Example: Simple rice vermicelli sesame oil stir-fry with green pepper strips, chilli, soy duck, bean sprouts and white sesame seeds.
Example: Fusion! Try western tomato base styled sauce with rice noodles for a refreshing taste!
Noodle soup (noodles in soup!) is probably not a common concept in westernized cooking, but this form of cooking is both historical and popular in the far east. It is a quick form of cooking and filling to the stomach - hence termed as the "fast-food of Asia".
In contrast to stir-fry, the rice noodles maintain a relatively neutral taste in wet-based cooking. The main attraction is to provide an unique tangy texture while its neutrality offers better flavour emphasis on the broth and its ingredients.

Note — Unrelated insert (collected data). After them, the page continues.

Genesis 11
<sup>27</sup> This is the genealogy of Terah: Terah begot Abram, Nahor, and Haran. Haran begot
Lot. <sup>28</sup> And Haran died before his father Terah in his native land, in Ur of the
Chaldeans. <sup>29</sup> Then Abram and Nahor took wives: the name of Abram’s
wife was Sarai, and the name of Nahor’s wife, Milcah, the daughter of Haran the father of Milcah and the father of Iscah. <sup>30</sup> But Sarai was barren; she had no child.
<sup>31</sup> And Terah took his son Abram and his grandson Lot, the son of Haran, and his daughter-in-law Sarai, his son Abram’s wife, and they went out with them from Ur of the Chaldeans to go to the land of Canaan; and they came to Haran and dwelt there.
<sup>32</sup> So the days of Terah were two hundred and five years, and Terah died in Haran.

Throughout its long history and wide-spread popularity, evolved many variety and secrets in preparing its broth. Here are some of the most popular soup-based noodles:
Example: South East Asia's Laksa - Curried coconut milk soup with lemongrass, chillies, cucumber strips, bean sprouts, boiled egg slices and rice noodles.
Example: Flat rice noodles in soy chilli broth, bok choi and baby corn.
Egg noodles - 鸡蛋麵
In its raw form, it is white, semi-transluscent, dry and brittle. It comes in many styles - Spaghetti, thin vermicelli, flat strands, marcoroni.
It is a well-known fact that this noodle type takes a long time to cook, and just like the western spaghetti, the noodles can change from half-cooked to over-cooked in a sudden, therefore an close eye should be cast on the cooking.
It must be emphasized that the rice noodles possess the wonderful ability to absorb the flavours of the accompanying ingredients without introducing any forms of smell or taste to the food.